Records provided:

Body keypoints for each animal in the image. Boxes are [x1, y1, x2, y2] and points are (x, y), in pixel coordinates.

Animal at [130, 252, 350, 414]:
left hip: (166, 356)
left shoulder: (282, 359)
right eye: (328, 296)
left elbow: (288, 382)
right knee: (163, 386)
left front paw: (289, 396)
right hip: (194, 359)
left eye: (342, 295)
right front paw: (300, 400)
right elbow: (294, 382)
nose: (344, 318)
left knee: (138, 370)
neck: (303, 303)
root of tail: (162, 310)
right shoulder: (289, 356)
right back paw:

What you have to do:
Reproduce, with both ends included, the lines from the one holding "right elbow: (294, 382)" to the end of the records above.

Exercise answer:
right elbow: (294, 382)
nose: (344, 318)
left knee: (138, 370)
neck: (303, 303)
root of tail: (162, 310)
right shoulder: (289, 356)
right back paw:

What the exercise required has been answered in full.